Hyejin Ku, Uta Schӧnberg, Ragnhild C. Schreiner15 February 2020
Most countries exhibit large and persistent geographical differences in income and employment (Kline and Moretti 2014). Place-based policies attempt to reduce these differences by targeting underdeveloped or economically distressed regions.
Research has given relatively little attention to payroll tax incentives, a place-based policy commonly used in Finland, Norway, and Sweden (Korkeamäki and Uusitalo 2009, Johansen and Klette 1997, Bennmarker et al. 2009). This tax finances the social insurance system in these countries. Payroll taxes levied on firms also constitute about 15% of the total tax revenue in OECD countries.
As payroll taxes are proportional to worker earnings, they are an additional labour cost for firms, beyond the wages they pay. To stimulate employment in remote areas, and reduce regional disparities in labour market opportunities as a result, the governments of Finland, Sweden and Norway have a long history of applying geographically differentiated payroll tax rates. In Norway, for instance, tax rates in five different tax zones ranged from 0% in the northernmost regions to 14.1% in central areas (Figure 1).
Figure 1 Tax zones and regional labour market regions in Norway, 2003
Source: Ku et al. (2020).
The case of Norway
In a recent paper (Ku et al. 2020), we look at Norway’s experience to investigate whether place-based payroll tax incentives boost employment in these remote, low-tax areas. The key challenge when evaluating geographically differentiated payroll taxes is that the prevailing tax rates in different regions likely reflect regional economic conditions or developments. This makes it difficult to separate the impacts of different payroll tax rates on local employment and wages from the effects of local labour market conditions or business cycles. To overcome this challenge we exploit an unusual policy setting in Norway in the mid-2000s: at this time, the system of geographically differentiated payroll taxes was suddenly abolished.

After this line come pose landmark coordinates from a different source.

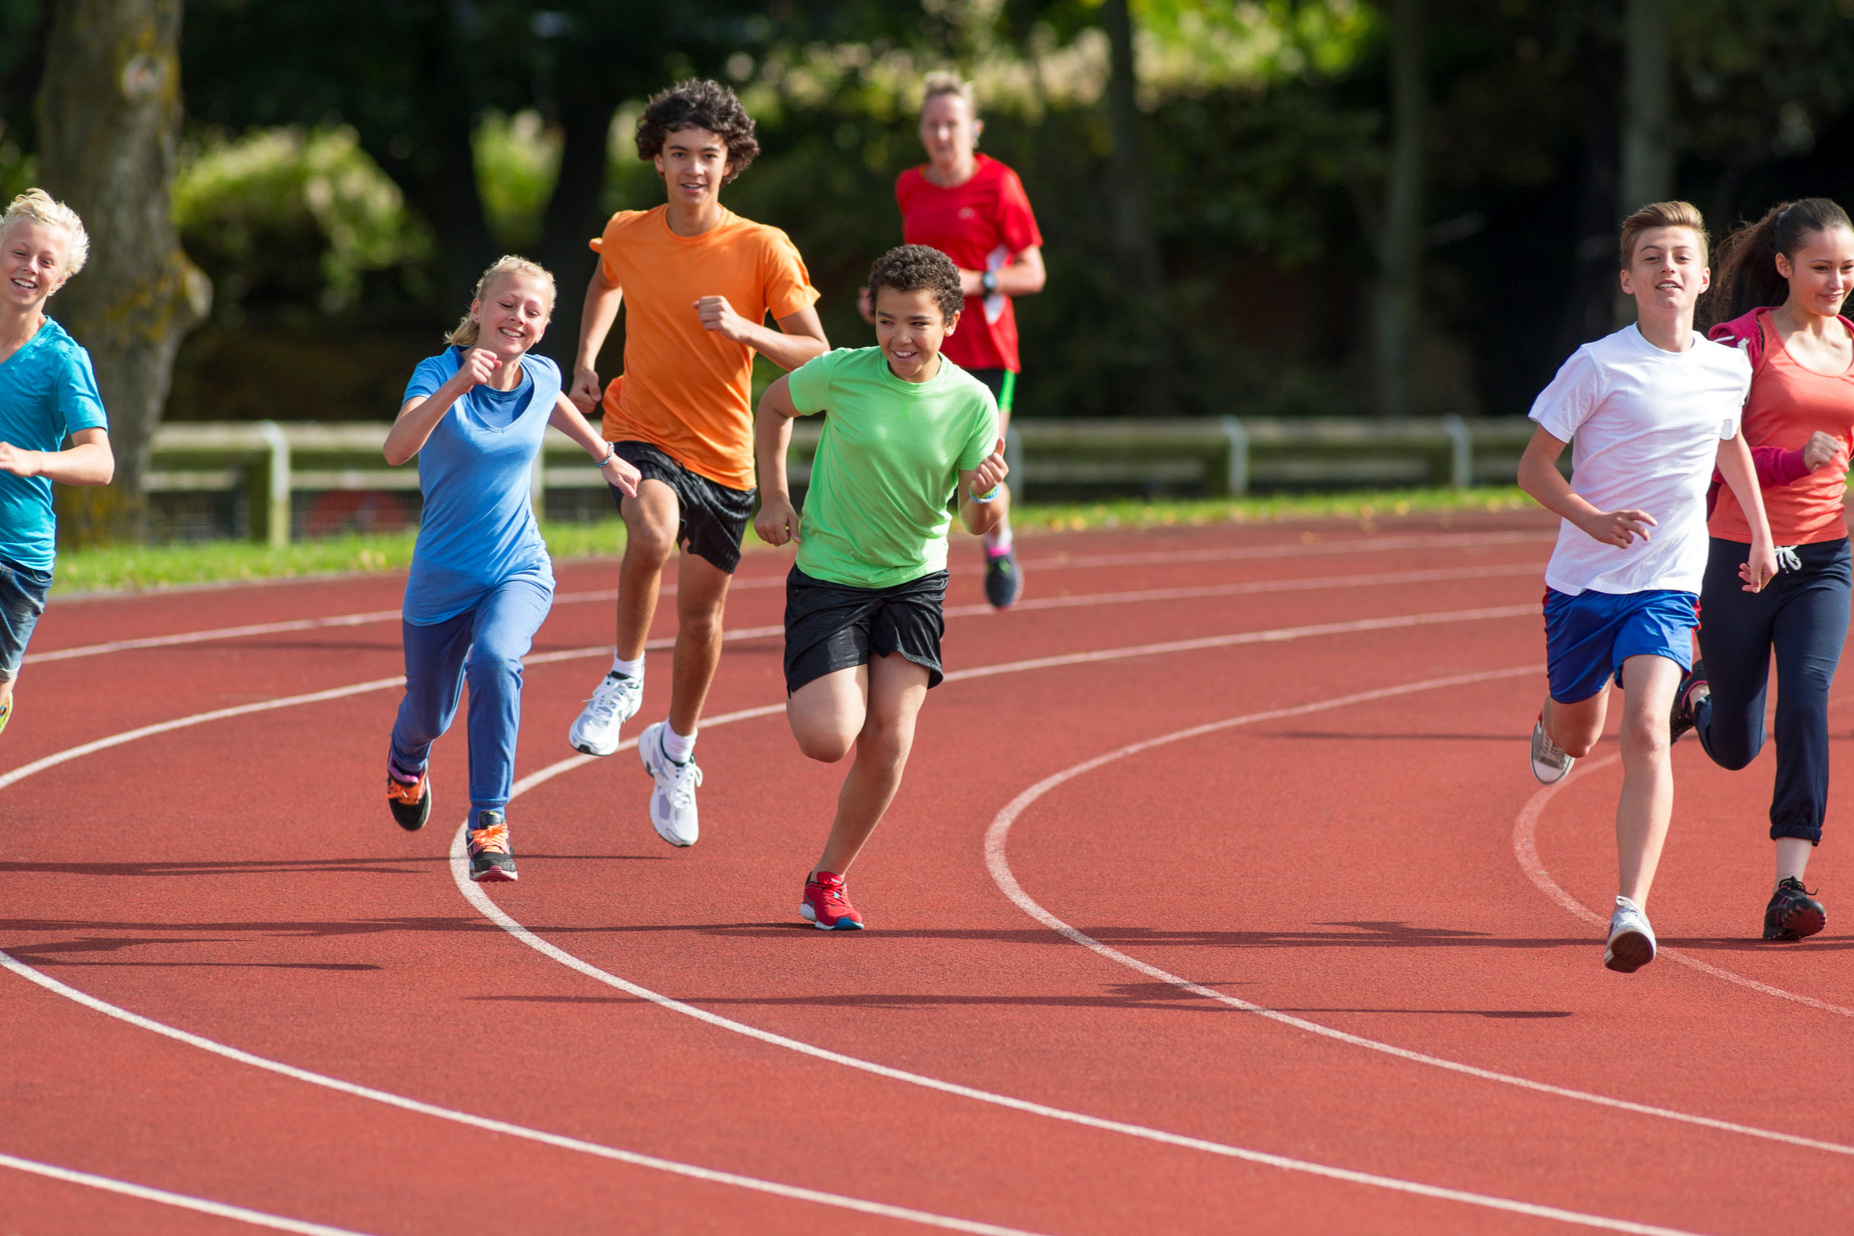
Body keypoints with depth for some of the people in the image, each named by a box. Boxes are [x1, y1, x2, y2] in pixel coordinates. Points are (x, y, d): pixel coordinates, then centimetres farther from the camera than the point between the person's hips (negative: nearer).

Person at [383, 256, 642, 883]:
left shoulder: (541, 378, -5)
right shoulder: (439, 372, -18)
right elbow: (397, 449, -37)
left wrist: (606, 456, 32)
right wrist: (457, 387, -50)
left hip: (519, 571, 1)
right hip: (443, 577, -1)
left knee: (496, 659, -32)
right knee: (428, 715, 16)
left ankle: (490, 823, -26)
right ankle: (406, 762, 56)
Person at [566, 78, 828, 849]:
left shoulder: (764, 250, -11)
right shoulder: (626, 236, -3)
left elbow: (818, 357, -11)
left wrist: (744, 330, -27)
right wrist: (586, 360, 8)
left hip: (725, 456, 1)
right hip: (643, 434, -1)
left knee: (701, 613, 10)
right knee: (653, 537, -34)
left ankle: (675, 754, 36)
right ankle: (625, 677, -10)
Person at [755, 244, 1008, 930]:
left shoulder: (971, 402, -12)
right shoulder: (841, 373, -16)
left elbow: (977, 522, -10)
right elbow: (774, 405, 6)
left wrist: (987, 492, -33)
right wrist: (774, 498, 3)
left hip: (914, 581, 2)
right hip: (828, 573, -2)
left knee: (889, 741, -5)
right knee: (829, 740, -13)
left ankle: (828, 879, 14)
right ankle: (804, 692, 24)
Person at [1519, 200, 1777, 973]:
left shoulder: (1727, 370, 1)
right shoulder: (1599, 367, -11)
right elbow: (1534, 466, -6)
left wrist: (1760, 534, 29)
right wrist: (1592, 519, -23)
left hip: (1666, 588, 1)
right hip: (1584, 581, -1)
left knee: (1646, 732, -20)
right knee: (1578, 737, 16)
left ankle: (1630, 912, -26)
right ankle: (1551, 730, 57)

Prior to the reform, the government of Norway allowed lower payroll tax rates in remote areas to stimulate employment and business activity, and to avoid depopulation of sparsely populated areas of the country. In 1999, however, the European Free Trade Association Surveillance Authority (ESA) ruled that the Norwegian system of geographically differentiated payroll tax rates did not comply with EU trade regulations.
The result was a tax-rate harmonisation reform between 2004 and 2006. The reform was adopted and implemented independently of the local labour market developments, and so created (arguably) exogenous variation in the payroll tax rates faced by firms in different regions over time.
In 2007, another ESA ruling allowed Norway to re-introduce the system of differentiated payroll taxes (after an appeal case). Tax rates were reduced to their pre-2004 levels.
Our analysis takes advantage of the EU-induced payroll tax changes at the level of the local labour market or commuting zone (there are 45 commuting zones in Norway, excluding Oslo). We compare employment and wages before (2000-2003) and after (2004-2006) the abolition of geographically differentiated payroll taxes between commuting zones that are differentially exposed to the policy.
We find a significant decrease in local employment in response to the payroll tax rise. A one percentage point increase in the payroll tax rate reduces employment in the local labour market by 1.37%. The employment decline is largely driven by employed workers becoming unemployed or non-employed rather than out migrating to different commuting zones.
We also find that a one-percentage-point increase in the payroll rate tax leads to a decline in wages in the local labour market of 0.32%, which means that workers were able to shift some of their increased payroll costs to wages. While the pass-through rate is lower than that found for the US (e.g. Anderson and Meyer 1997), it is comparable to that found by Holmlund (1983) and Johansen and Klette (1997) for earlier periods in Sweden and Norway.
The effectiveness of payroll tax incentives
The effectiveness of these place-based incentives in stimulating local employment depends on how flexibly wages can adjust to a tax change. In settings in which rising labour costs for firms are easily shifted to worker wages, we would expect no changes in employment levels in response to payroll tax hikes (Anderson and Meyer 1997, 2000, Gruber 1997).
In contrast, in situations in which wages cannot fully adjust, employment levels may be responsive to payroll tax changes (Kugler and Kugler 2009, Cruces et al. 2010, Saez et al. 2019).
Higher payroll taxes were not fully shifted on to worker wages in Norway. This indicates downward wage rigidity. Our findings suggest that in settings with some degrees of wage rigidity, place-based payroll tax incentives can be effective in stimulating local employment.